O quadro era de excelência. Vasto e belo na imponência da natureza. Lá bem ao fundo, certamente a uns quilómetros, uma aldeia de casario um tanto disperso e pouco definido. Não era tanto o casario que emergia daquele vale verde, mas o fumo branco que das chaminés, contrastando com a verdura da cordilheira de montanhas opostas, se elevava ao céu deixando nos ares tranquilos a marca da presença de gente. E a gente seria muita ainda. Aquela aldeia minhota, a avaliar por aquela floresta de cordões de fumo branco que emergiam daquelas casas, era habitada por bastante gente. Por gente que acendia o lume logo pela manhã a preparar a comida do dia. Ouviam-se, é verdade, indecifráveis e abafadas vozes humanas, mas eram os galos que se faziam ouvir com clareza fazendo festa matinal. Eram vozes claras e afinadas que pareciam provir de ali, de bem perto. Mas não. Eram cocorocós que provinham lá do fundo, de longe, de alguns quilómetros, certamente. As condições acústicas daquele amplo vale minhoto fariam concorrência à acústica do melhor teatro romano. E, por momentos, ali ficámos a ver, na amplidão daquele vale, os cordões de fumo dançante a elevarem-se ao céu azul, ao som do cantar daqueles galos, vindo bem lá do fundo e se elevava até nós, contemplativos de ocasião, sentados num pequeno banco de pedra do adro da ermida de montanha, onde então mais ninguém havia. O espectáculo era só nosso. Só nosso mesmo, naquela manhã de um dia do mês de Agosto.
Que me lembre, a última vez que ouvi um galo cantar foi no outro lado do mundo, em finais de Julho de 2012. Encontrei a situação tão inusitada que ainda hoje estou a ouvir o cantar daquele galo madrugador. Foi em Ho Chi Mihn, na velha Saigão do Vietname. Um galo despertou-me, antes de outros relógios, naquela última manhã de descobridor de terras da Cochinchina onde o guardense P. Francisco de Pina fez história na evangelização e na escrita da língua local. As traseiras do hotel davam para um espaço verde. Era de lá que vinha a música daquele galaró vietnamita. Não o consegui ver, como desejaria, mas ele por ali andava. Cantou várias vezes para surpresa e regalo de hóspedes vindos de longe.
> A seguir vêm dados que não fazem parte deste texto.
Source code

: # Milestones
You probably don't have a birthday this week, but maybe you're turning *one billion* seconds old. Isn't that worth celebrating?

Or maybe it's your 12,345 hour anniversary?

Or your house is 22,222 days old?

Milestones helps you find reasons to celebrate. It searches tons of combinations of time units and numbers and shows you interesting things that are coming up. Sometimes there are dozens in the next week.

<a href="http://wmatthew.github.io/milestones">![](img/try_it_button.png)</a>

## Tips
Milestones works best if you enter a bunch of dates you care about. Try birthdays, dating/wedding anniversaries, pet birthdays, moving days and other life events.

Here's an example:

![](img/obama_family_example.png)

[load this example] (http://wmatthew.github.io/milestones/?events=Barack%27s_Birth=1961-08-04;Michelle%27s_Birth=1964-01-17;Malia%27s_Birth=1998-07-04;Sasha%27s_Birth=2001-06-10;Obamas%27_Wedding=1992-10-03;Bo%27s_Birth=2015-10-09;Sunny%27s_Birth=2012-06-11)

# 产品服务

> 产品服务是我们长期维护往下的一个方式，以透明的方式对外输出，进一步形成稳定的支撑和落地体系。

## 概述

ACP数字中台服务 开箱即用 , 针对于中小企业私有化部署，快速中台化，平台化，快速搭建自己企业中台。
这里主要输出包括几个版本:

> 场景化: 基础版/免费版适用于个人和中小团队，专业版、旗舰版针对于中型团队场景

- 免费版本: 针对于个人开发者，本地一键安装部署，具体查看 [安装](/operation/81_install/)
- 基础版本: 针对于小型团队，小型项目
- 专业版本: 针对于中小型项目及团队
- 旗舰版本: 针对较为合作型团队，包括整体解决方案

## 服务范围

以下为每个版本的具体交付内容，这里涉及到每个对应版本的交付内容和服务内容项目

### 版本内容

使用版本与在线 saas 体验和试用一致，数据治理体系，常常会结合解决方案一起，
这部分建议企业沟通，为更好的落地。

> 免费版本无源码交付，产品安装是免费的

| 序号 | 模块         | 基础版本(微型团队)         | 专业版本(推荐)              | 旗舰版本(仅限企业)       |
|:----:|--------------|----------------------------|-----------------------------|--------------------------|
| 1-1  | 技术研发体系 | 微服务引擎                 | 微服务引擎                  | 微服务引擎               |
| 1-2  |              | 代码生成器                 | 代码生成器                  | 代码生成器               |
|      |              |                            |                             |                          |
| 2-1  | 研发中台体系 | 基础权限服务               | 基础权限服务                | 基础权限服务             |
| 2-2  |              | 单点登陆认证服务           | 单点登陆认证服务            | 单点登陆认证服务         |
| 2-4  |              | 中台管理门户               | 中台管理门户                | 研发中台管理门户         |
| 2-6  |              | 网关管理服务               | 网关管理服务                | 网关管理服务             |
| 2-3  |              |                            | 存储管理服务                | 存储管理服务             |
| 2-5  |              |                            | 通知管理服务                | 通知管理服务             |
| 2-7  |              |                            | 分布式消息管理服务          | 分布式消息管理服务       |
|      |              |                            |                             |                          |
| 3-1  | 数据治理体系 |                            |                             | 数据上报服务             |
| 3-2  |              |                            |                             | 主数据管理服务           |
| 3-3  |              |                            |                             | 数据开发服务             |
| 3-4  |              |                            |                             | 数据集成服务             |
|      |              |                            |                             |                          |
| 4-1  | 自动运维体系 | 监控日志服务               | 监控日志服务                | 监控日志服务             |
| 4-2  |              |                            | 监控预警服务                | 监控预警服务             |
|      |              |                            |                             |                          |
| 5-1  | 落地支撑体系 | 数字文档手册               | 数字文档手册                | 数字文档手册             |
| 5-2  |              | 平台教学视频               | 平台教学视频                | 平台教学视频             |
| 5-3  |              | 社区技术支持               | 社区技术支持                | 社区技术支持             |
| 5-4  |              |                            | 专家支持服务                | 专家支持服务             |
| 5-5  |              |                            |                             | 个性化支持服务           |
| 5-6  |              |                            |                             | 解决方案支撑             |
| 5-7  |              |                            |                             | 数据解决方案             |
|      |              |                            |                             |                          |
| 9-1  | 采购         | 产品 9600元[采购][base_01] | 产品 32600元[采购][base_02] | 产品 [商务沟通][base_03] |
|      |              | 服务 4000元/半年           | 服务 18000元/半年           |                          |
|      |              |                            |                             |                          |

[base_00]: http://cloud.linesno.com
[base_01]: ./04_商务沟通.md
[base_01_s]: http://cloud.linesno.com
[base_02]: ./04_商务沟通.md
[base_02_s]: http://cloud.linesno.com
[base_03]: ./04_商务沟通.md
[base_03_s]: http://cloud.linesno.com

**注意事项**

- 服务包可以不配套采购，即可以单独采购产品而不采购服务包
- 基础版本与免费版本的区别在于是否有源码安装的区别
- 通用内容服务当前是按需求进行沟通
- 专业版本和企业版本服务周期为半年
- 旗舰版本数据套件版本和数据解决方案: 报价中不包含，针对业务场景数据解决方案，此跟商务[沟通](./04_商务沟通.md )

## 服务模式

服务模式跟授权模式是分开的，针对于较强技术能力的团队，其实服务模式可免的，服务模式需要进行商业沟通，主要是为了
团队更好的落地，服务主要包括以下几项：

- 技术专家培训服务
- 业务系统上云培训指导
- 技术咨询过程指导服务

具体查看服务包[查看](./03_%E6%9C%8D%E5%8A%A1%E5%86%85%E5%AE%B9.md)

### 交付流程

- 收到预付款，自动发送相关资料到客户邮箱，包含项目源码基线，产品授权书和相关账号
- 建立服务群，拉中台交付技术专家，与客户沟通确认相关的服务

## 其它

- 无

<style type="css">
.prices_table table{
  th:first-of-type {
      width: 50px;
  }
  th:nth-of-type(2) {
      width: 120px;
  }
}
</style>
Se o não soubesse, ficaria então a saber que os galos vietnamitas cantam como os minhotos e os galos de outrora da minha aldeia. Contrariamente aos humanos, os galos têm um só cantar. Sempre o cocorocó musicado à sua e mesma maneira. É verdade que «A fala foi dada ao homem, / Rei dos outros animais.», como lembra o poeta, mas o Homem foi-a diversificando com tal maleabilidade e inusitada criatividade que os povos deixaram de se entender por mais que se esforcem os mensageiros da paz. E eles andam por esse mundo. Uns com maior sucesso do que outros. Francisco de Pina foi bem sucedido ao dominar perfeitamente aquela língua estranha de tons musicais da antiga Cochinchina e ao lusitanizar a sua escrita com a qual outro galo passou a cantar para a cultura vietnamita.
Para si, estimado leitor, que se encontra ou vai entrar em férias, haja um galo que o encha de boa música todos os dias e que o faça descansar com suma felicidade. Para si, honrado leitor, que não tem férias nestes dias ou que nem espera poder tê-las, haja um galo cantador que o desperte, em cada madrugada dos dias, para a alegria da beleza da vida. E, para os atletas dos Jogos Olímpicos, haja um galo que cante em terras gaulesas em prol da paz e da harmonia entre os povos, como harmoniosamente eles se alinharam no rio de Paris. Sena, de seu nome.